Cayman firm Collas Crill has posted this informative analysis of a recent Cayman Grand Court (the first instance court in the Cayman Islands) decision involving questions of discovery and procedure in Cayman appraisal (sometimes known as “fair value” proceedings or dissenters’ rights proceedings). Per Collas Crill, the Grand Court refused to reinvent the wheel when it came to Cayman appraisal, and rejected attempts by the respondent-company to broaden dissenter-side appraisal discovery in Cayman, while reinforcing that dissenters need, and are entitled to significant discovery to provide their fair value analysis.

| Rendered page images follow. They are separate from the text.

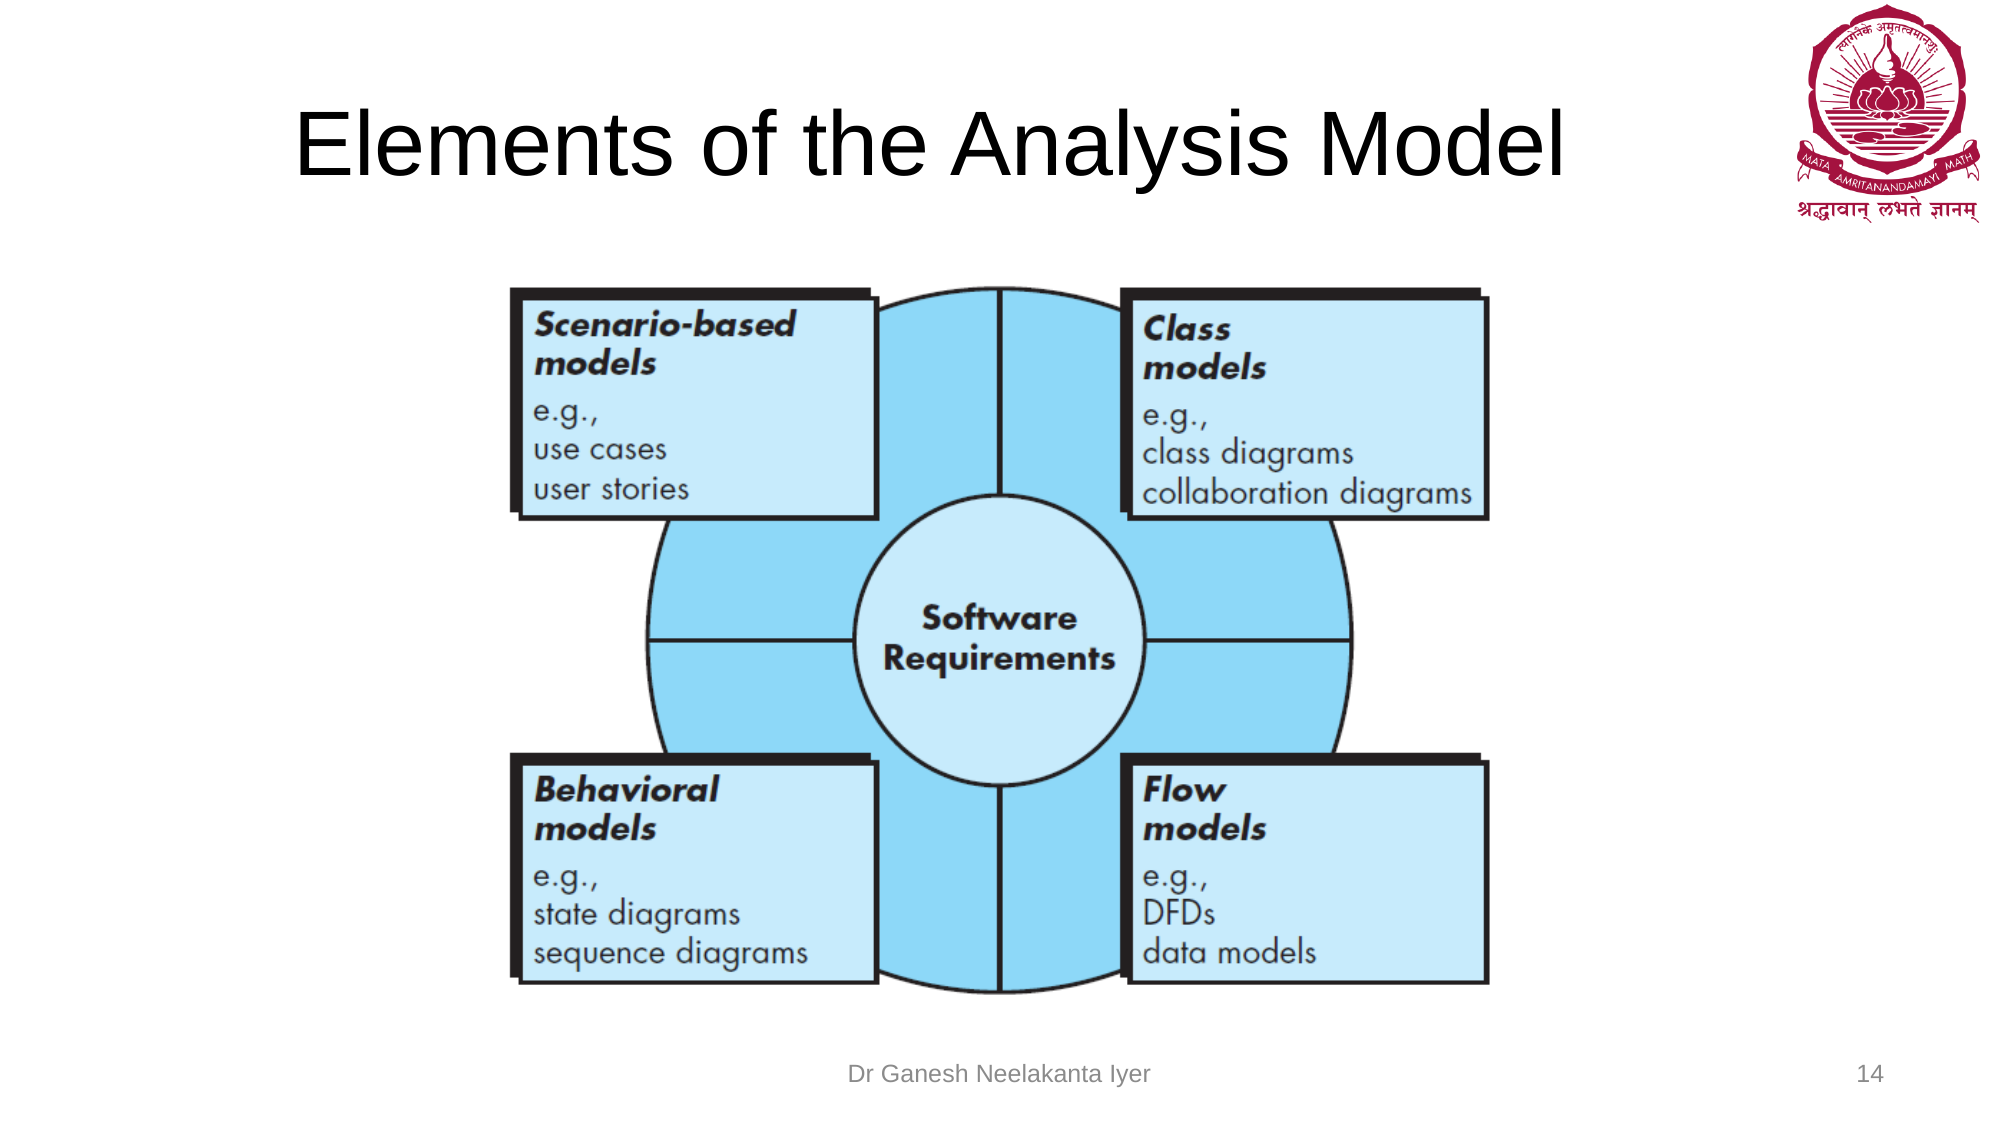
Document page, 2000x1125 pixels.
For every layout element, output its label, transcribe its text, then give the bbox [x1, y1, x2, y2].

footer Dr Ganesh Neelakanta Iyer [683, 1042, 1317, 1103]
slide_number 14 [1432, 1042, 1900, 1103]
title Elements of the Analysis Model [99, 45, 1763, 233]
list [482, 262, 1517, 1006]
picture [1776, 1, 2000, 225]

As Collas Crill summarizes, “the decision is important because it reinforces that the unique procedural features of s.238 litigation are crucial mechanisms to address the significant informational disadvantages faced by dissenters and their experts, and to ensure that the court has all the evidence necessary to properly determine fair value. The Ruling is another reminder that the court will be skeptical of attempts by companies to limit or restrict the information they are required to provide the dissenters and the experts. Another important feature of the Ruling is the court’s reinforcement of previous decisions which held that it will not discriminate between different types of shareholders, and the court is not concerned with what motivated a dissenter to purchase shares.”
Readers of this blog may know that Cayman appraisal and Delaware appraisal differ in their discovery burdens, as depositions in Cayman are rare to unheard of, and dissenter-focused discovery in Cayman is generally much narrower (insofar as it occurs at all) than in the process followed by many US states.